Manu pressing into the women's mantle | Jackie Hueftle

The rest…well…there were entire moves that did not get climbed.  But most of the forerunners left around 3pm, and I left two hours after that, and the setters stayed much later to finish setting/tweaking/etc… so I’m sure they eased things up a little bit.  On the other hand, I talked to my friend Lucas Menegatti who competed in the event, and he said it was super difficult and that barely any problems got sent.  Apparently this was intentional, as Tondé told me that Jacky told him they wanted the problems to be punishing and require perfection (i.e. you won’t find wild throws and campus moves here, just balance, power, and perfect tension).

Emmi finishing a women's compression problem. It was probably at least 7C (V9) when we started trying it.

In between bouts of climbing I explored the old army gymnasium that had been converted into the climbing gym.  Here are some pictures:

The guys told me this campus board "sucks", but I liked the ball holds. All perfectly smooth and carved out of wood!

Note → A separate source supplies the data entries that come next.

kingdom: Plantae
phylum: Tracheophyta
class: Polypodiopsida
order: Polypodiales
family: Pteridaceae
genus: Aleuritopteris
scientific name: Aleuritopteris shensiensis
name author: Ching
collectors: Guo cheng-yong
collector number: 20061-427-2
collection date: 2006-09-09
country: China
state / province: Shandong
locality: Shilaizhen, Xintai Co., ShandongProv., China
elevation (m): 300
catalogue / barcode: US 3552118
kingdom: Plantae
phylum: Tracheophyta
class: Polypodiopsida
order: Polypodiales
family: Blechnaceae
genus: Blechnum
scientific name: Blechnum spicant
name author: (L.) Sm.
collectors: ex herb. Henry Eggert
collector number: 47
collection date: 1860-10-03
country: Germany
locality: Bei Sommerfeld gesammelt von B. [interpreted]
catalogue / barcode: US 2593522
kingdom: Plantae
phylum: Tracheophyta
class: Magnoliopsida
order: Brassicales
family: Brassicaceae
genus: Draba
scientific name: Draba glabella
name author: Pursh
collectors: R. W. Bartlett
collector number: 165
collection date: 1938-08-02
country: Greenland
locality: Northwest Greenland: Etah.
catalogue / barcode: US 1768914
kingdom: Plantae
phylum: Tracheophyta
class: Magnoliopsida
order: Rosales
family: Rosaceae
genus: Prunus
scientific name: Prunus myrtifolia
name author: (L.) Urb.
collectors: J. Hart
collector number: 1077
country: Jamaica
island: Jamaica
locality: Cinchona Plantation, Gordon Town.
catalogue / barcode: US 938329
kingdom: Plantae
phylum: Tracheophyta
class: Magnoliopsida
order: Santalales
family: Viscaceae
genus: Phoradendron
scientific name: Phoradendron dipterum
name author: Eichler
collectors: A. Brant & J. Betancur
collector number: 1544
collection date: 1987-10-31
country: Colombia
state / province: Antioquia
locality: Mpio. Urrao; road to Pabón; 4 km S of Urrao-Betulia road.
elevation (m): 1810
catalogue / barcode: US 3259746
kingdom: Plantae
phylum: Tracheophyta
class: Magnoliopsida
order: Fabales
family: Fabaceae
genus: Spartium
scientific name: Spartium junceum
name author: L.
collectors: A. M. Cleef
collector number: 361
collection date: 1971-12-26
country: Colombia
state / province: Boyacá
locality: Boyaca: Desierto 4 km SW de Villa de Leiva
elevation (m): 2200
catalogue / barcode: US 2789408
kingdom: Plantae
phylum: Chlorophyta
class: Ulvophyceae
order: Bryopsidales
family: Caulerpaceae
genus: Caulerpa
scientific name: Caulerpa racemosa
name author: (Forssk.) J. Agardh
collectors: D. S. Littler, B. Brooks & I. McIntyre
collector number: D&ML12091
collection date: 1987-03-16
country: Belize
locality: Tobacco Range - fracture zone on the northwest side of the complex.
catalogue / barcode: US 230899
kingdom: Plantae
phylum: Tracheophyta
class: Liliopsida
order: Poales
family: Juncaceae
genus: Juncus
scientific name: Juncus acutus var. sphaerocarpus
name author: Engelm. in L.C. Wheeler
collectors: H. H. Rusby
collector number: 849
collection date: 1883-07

They color code their climbing holds, and most of them are old and super smooth--not the sticky texture we've come to expect in the US. | Jackie Hueftle

The shower room is really nice for washing holds!

Everyone trying the dyno-to-undercling-volume

So there it is.  I had a good time, I learned a little, and got so tired that I had to rest for almost 3 days afterward.  It’s ok though, the weather here has been full-on Spring, which is nice for the hanging out but a bit hot for climbing hard unless you’re lucky enough to be warmed up and in the right place with a breeze and the perhaps 1/2 hour of passable early morning temps.  So let’s all enjoy the flowers and pray for a cold snap.  Two more weeks!